There are things in life, the great cycle that it is, that we are unable to escape. Where we come from, what we are, and where we might go in the end. Certainly, these four highwaymen, legends though they remain, could not have known what prophetic significance their cut of the song might someday hold.

“I was a highwayman,”meanders Willie, as he does, before imparting a legendary and entirely illicit tale of gallant and adventurous exploits. “The bastards hung me in the spring of ’25. But I am still alive”

“I was a sailor” Kris laments, in that aching voice of his. Having round’ the Horn on his way to Mexico, he climbed aloft in a blow, “and when the yards broke off, they said that I got killed. But I am living still.”


“I was a dam builder,” growls Waylon, somehow gently, from beyond. Bare hands having helped construct a monolith across the wild Colorado, “where steel and water did collide,” like country, he gave it everything he could. And then a little more. In the end, having firmly established himself as a permanent part of its very foundation. That great history, full of sound. “I slipped and fell into the wet concrete below. I am still around….I’ll always be around.”

And then with a boom: “I’ll fly a starship.” It’s Johnny doing just what Johnny does. Effortlessly making it sound big. Bigger’n that even. Chock full of middle finger. There he is out there somewhere up ahead, blasting fearlessly through the void, having gone to take a look at exactly just what’s beyond, “across the universe divide/and when I reach the other side/I’ll find a place to rest my spirit if I can/I may become a highwayman again/or I may become a single drop of rain /but I’ll be back again and again and again and again…”

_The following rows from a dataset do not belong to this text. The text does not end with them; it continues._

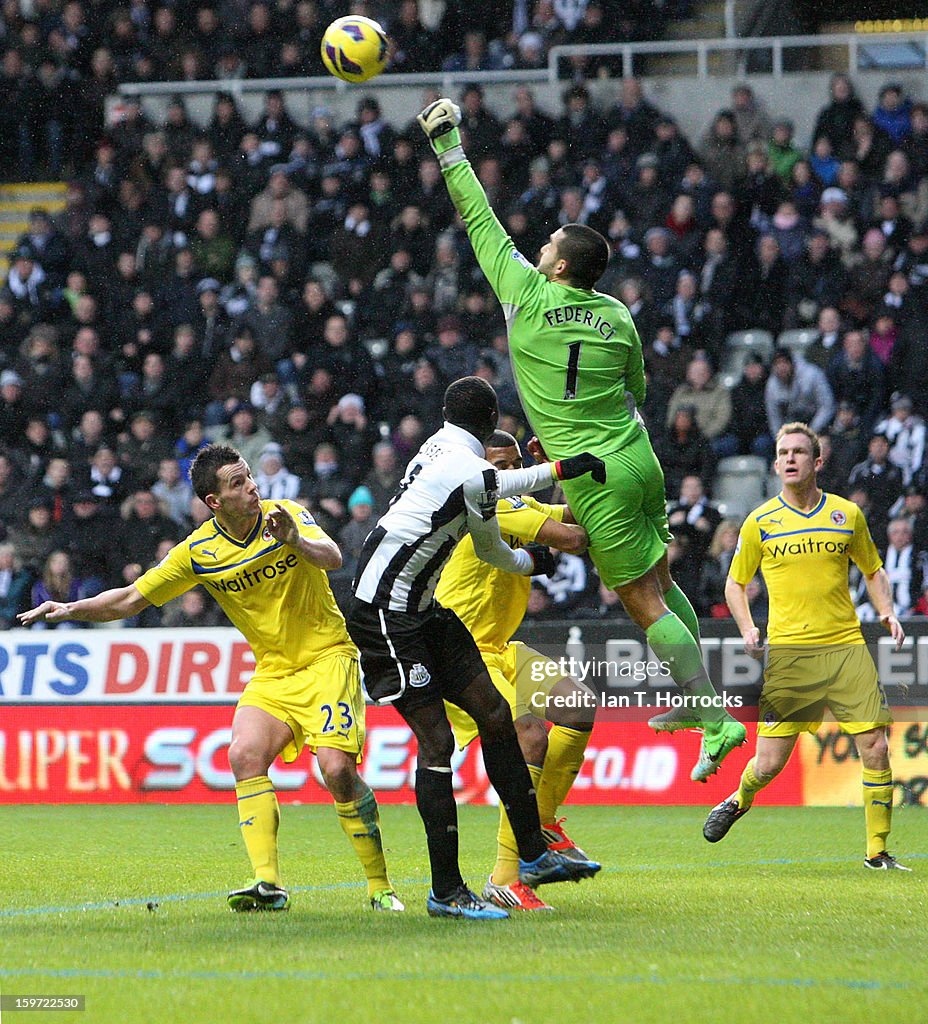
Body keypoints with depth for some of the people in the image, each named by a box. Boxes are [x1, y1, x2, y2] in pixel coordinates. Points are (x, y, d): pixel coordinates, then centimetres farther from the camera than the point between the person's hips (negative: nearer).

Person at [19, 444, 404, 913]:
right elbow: (132, 598, 3)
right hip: (271, 671, 4)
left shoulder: (287, 515, -11)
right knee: (244, 755, -20)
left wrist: (296, 542, -46)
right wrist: (71, 609, -10)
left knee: (337, 768, -19)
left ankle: (380, 886, -6)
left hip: (327, 658, -4)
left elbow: (333, 558, -27)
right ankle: (268, 883, -21)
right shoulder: (198, 552, -3)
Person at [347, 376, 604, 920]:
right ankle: (446, 891, -7)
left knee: (494, 713, 7)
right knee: (436, 740, -11)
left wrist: (559, 469, 42)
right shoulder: (472, 472, -18)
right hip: (386, 614, -10)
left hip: (421, 608, 10)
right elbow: (491, 552, 0)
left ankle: (534, 854, 14)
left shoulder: (441, 447, 9)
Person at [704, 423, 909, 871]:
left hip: (846, 646, 1)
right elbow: (735, 583, 15)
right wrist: (748, 630, -2)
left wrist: (886, 611, 3)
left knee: (875, 749, -10)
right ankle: (739, 801, 32)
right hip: (787, 649, -1)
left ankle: (877, 850, 2)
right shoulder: (759, 523, 4)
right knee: (769, 764, -2)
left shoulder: (847, 514, 7)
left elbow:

The Highwaymen are back, just as they promised us they would be. This time around, a much younger Waylon will be plugging into the familiar hum and buzz of the gig. It’s been nearly 40 years since Switzerland. This time around, it may not be Willie or Kris, or John but when The Highwaymen take the stage, a connection will be made to a time when four close friends sat laughing and singing together just for the sake of laughter and song.

Shooter Jennings Revival takes place September 23 at BeachLife Ranch.